Ideas for Work Assignments
Perhaps the most challenging aspect of managing a co-op or intern for the first time is figuring out work assignments. We think it is important to have a large bank of work ideas to pull from, because there is nothing more disappointing to a co-op or intern than to be given busy work, “gopher” tasks, or just told to sit and play on a computer because there’s nothing for them to do at the time.
The primary source for work ideas, of course, should be related to the specific role and we cannot necessarily advise you on that. However, we do strongly recommend that your team sits down and comes up with a list of projects that are suitable for them. This should be done before the co-op students or interns come on board! These should be projects that move the company or product forward in some way. Often, suitable projects can be drawn from work that the team has not been able to get to due to higher priorities at work. Research, experiments, and exploratory development efforts are also good sources of work assignments.
Beyond that, here are some non-obvious suggestions that you can draw from:
- Bring them along to various meetings, especially those that involve interacting with other teams.
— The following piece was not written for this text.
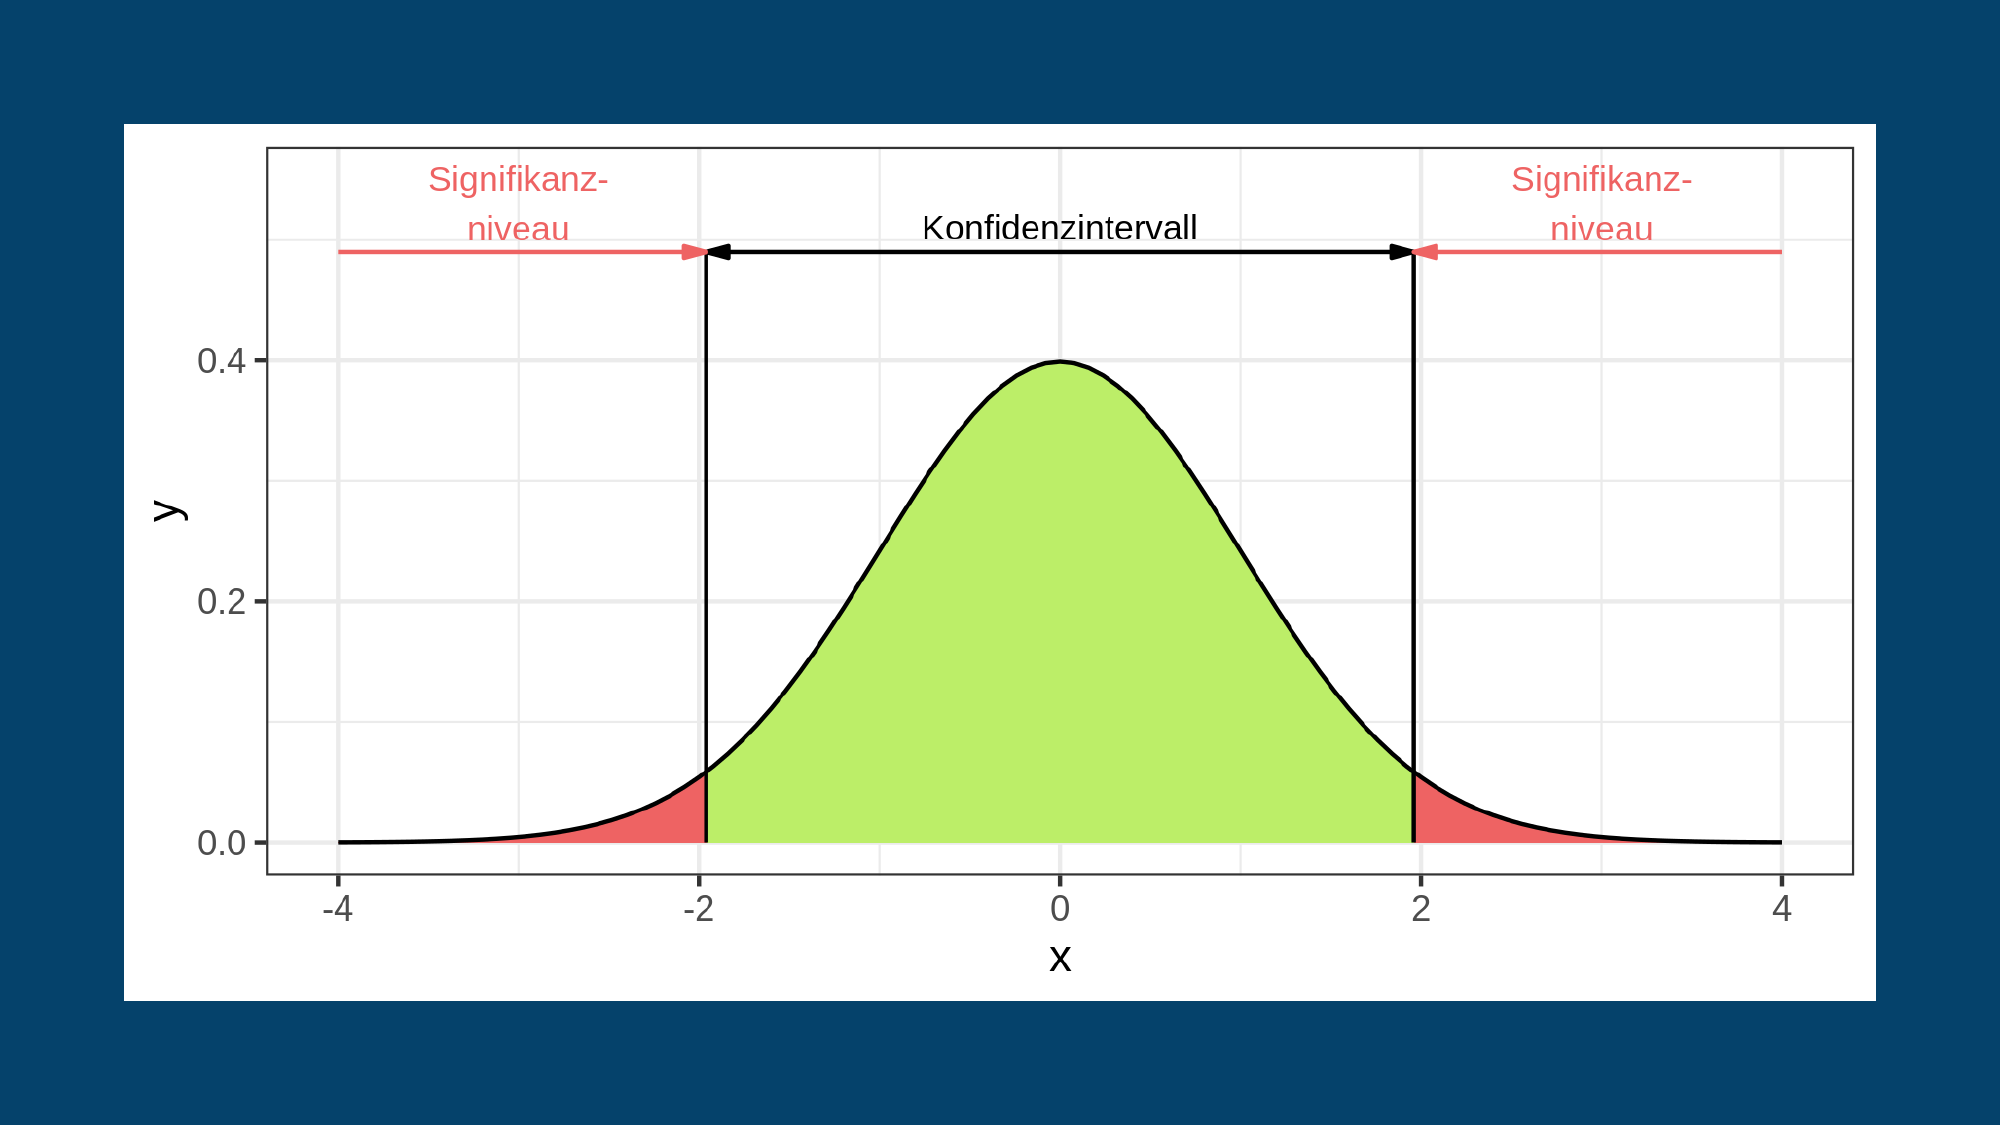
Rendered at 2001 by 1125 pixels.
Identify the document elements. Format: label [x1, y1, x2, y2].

Just being a fly on the wall can be great experience!
- Invite them to design reviews and code reviews for work that you and the greater team have done. These are great venues for sharing knowledge, especially about non-obvious techniques and principles.
- Ideally your team will already be doing this type of activity. But even if you are working alone, you can host such reviews with just you and your intern. The experience for you might be essentially the same as explaining your work to a rubber duck, but even that will help you share knowledge and find ways to improve what you’e worked on.
- If you don’t know what else to do, you can always do some pair programming (or other engineering tasks) – and don’t forget to let them drive from time to time :).
- You can identify tasks that get them interacting with other teams in the company, whether in big or small ways. The specific interactions will vary with the role and skillset, but here are some suggestions:
- Have them participate in schematic reviews with the EE team.
- Have them work with the EE team on bring-up and verification tasks when new boards come in.
- Have them participate in reliability testing. This can involve running the testing, manually evaluating device functionality after testing events, creating an automated test station the team can use to evaluate device functionality, writing custom firmware to support reliability testing, or writing up the results and presenting the findings to the company.
- Have them work with another internal team to learn what software capabilities would make their lives easier (e.g. shell commands that an EE might use for their own validation work), or to collect requirements for an upcoming feature.
- Have them negotiate equipment usage time with another team.
- Have them create a formal plan of some type (e.g., an acceptance test plan), getting input and agreement from all the various stakeholders.
- Involve them in helping reproduce hard-to-pin-down issues or validating fixes for reported issues.
- In addition to development-related tasks, have them help develop/expand supporting development, testing, and automation infrastructure.
- Have them integrate and validate an update to an external dependency used by the system.
- Use them as “documentation guinea pigs”. Have them work through the documentation to get started with the system, encouraging them to make corrections and updates based on their findings.
- This does not mean that you make them write the documentation for the system. They will not have the necessary understanding – that’s stuck in the heads of the designers.